■ What to do ■
Your copy should repeat the data that follows exactly and contain no image.

■ Exercise input ■
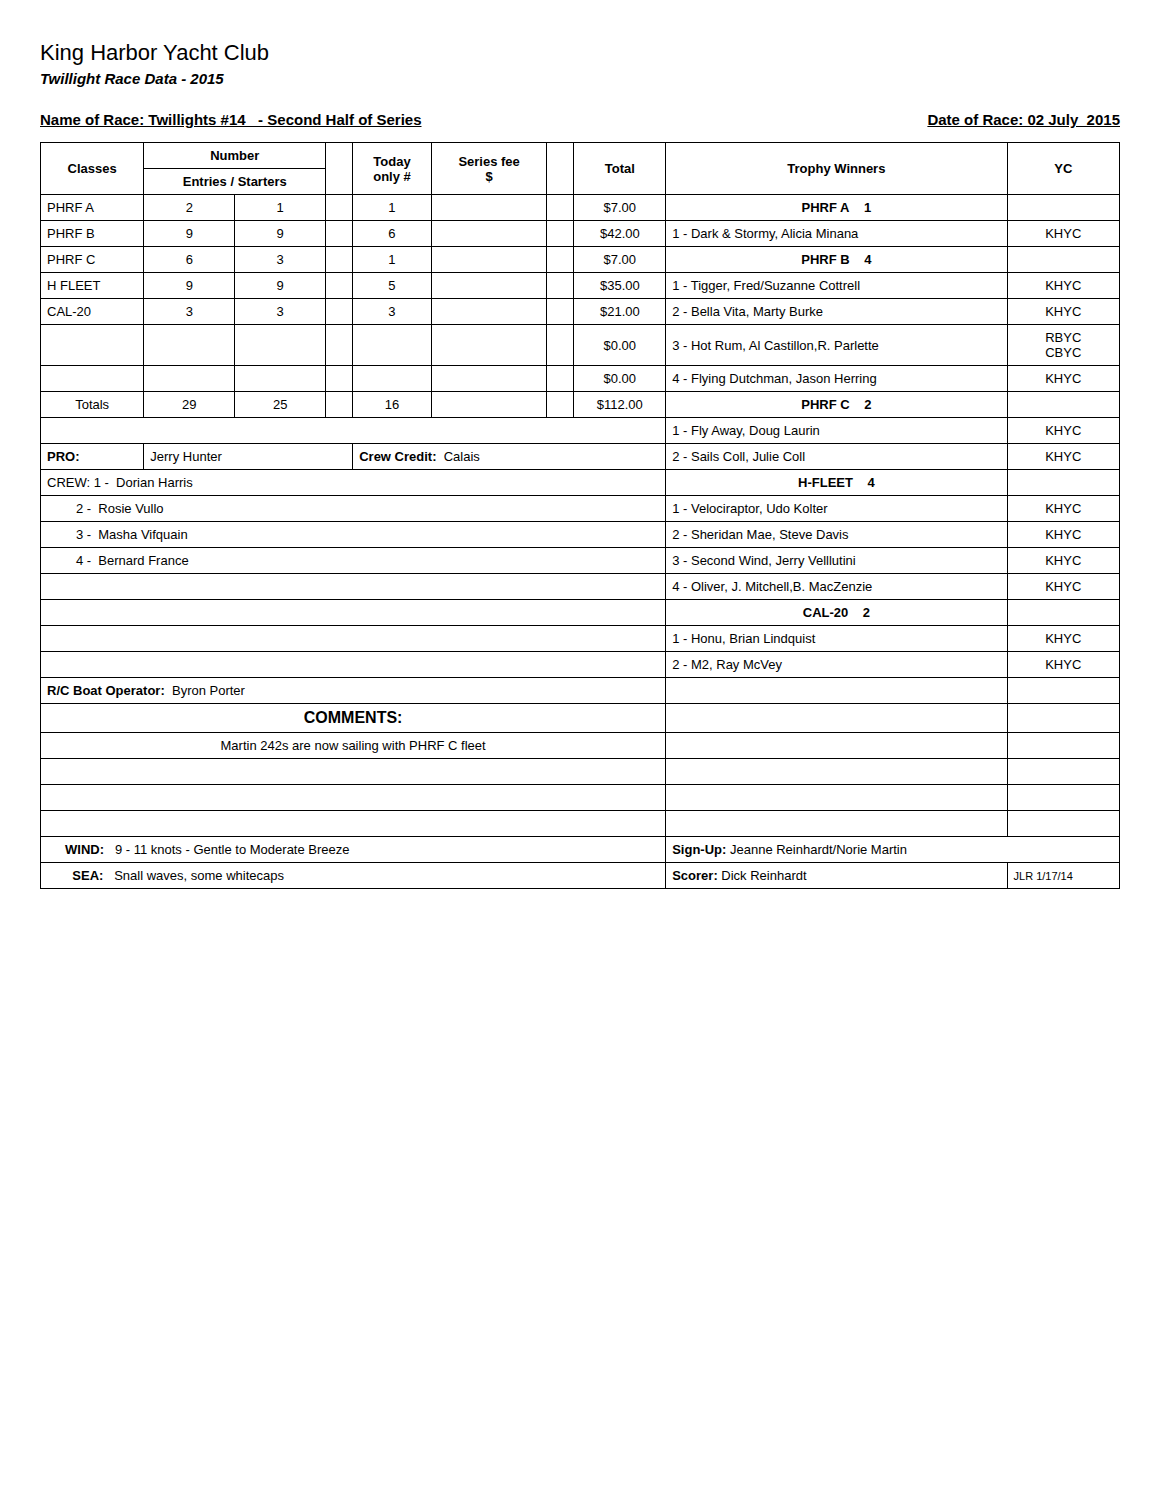King Harbor Yacht Club
Twillight Race Data - 2015
Name of Race: Twillights #14 - Second Half of Series Date of Race: 02 July 2015
| Classes | Number | | Today only # | Series fee $ | | Total | Trophy Winners | YC |
| --- | --- | --- | --- | --- | --- | --- | --- | --- |
| Entries / Starters |
| PHRF A | 2 | 1 | | 1 | | | $7.00 | PHRF A 1 | |
| PHRF B | 9 | 9 | | 6 | | | $42.00 | 1 - Dark & Stormy, Alicia Minana | KHYC |
| PHRF C | 6 | 3 | | 1 | | | $7.00 | PHRF B 4 | |
| H FLEET | 9 | 9 | | 5 | | | $35.00 | 1 - Tigger, Fred/Suzanne Cottrell | KHYC |
| CAL-20 | 3 | 3 | | 3 | | | $21.00 | 2 - Bella Vita, Marty Burke | KHYC |
| | | | | | | | $0.00 | 3 - Hot Rum, Al Castillon,R. Parlette | RBYC CBYC |
| | | | | | | | $0.00 | 4 - Flying Dutchman, Jason Herring | KHYC |
| Totals | 29 | 25 | | 16 | | | $112.00 | PHRF C 2 | |
| | 1 - Fly Away, Doug Laurin | KHYC |
| PRO: | Jerry Hunter | Crew Credit: Calais | 2 - Sails Coll, Julie Coll | KHYC |
| CREW: 1 - Dorian Harris | H-FLEET 4 | |
| 2 - Rosie Vullo | 1 - Velociraptor, Udo Kolter | KHYC |
| 3 - Masha Vifquain | 2 - Sheridan Mae, Steve Davis | KHYC |
| 4 - Bernard France | 3 - Second Wind, Jerry Velllutini | KHYC |
| | 4 - Oliver, J. Mitchell,B. MacZenzie | KHYC |
| | CAL-20 2 | |
| | 1 - Honu, Brian Lindquist | KHYC |
| | 2 - M2, Ray McVey | KHYC |
| R/C Boat Operator: Byron Porter | | |
| COMMENTS: | | |
| Martin 242s are now sailing with PHRF C fleet | | |
| WIND: 9 - 11 knots - Gentle to Moderate Breeze | Sign-Up: Jeanne Reinhardt/Norie Martin |
| SEA: Snall waves, some whitecaps | Scorer: Dick Reinhardt | JLR 1/17/14 |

■ Solution ■
King Harbor Yacht Club
Twillight Race Data - 2015
Name of Race: Twillights #14 - Second Half of Series Date of Race: 02 July 2015
| Classes | Number | | Today only # | Series fee $ | | Total | Trophy Winners | YC |
| --- | --- | --- | --- | --- | --- | --- | --- | --- |
| Entries / Starters |
| PHRF A | 2 | 1 | | 1 | | | $7.00 | PHRF A 1 | |
| PHRF B | 9 | 9 | | 6 | | | $42.00 | 1 - Dark & Stormy, Alicia Minana | KHYC |
| PHRF C | 6 | 3 | | 1 | | | $7.00 | PHRF B 4 | |
| H FLEET | 9 | 9 | | 5 | | | $35.00 | 1 - Tigger, Fred/Suzanne Cottrell | KHYC |
| CAL-20 | 3 | 3 | | 3 | | | $21.00 | 2 - Bella Vita, Marty Burke | KHYC |
| | | | | | | | $0.00 | 3 - Hot Rum, Al Castillon,R. Parlette | RBYC CBYC |
| | | | | | | | $0.00 | 4 - Flying Dutchman, Jason Herring | KHYC |
| Totals | 29 | 25 | | 16 | | | $112.00 | PHRF C 2 | |
| | 1 - Fly Away, Doug Laurin | KHYC |
| PRO: | Jerry Hunter | Crew Credit: Calais | 2 - Sails Coll, Julie Coll | KHYC |
| CREW: 1 - Dorian Harris | H-FLEET 4 | |
| 2 - Rosie Vullo | 1 - Velociraptor, Udo Kolter | KHYC |
| 3 - Masha Vifquain | 2 - Sheridan Mae, Steve Davis | KHYC |
| 4 - Bernard France | 3 - Second Wind, Jerry Velllutini | KHYC |
| | 4 - Oliver, J. Mitchell,B. MacZenzie | KHYC |
| | CAL-20 2 | |
| | 1 - Honu, Brian Lindquist | KHYC |
| | 2 - M2, Ray McVey | KHYC |
| R/C Boat Operator: Byron Porter | | |
| COMMENTS: | | |
| Martin 242s are now sailing with PHRF C fleet | | |
| WIND: 9 - 11 knots - Gentle to Moderate Breeze | Sign-Up: Jeanne Reinhardt/Norie Martin |
| SEA: Snall waves, some whitecaps | Scorer: Dick Reinhardt | JLR 1/17/14 |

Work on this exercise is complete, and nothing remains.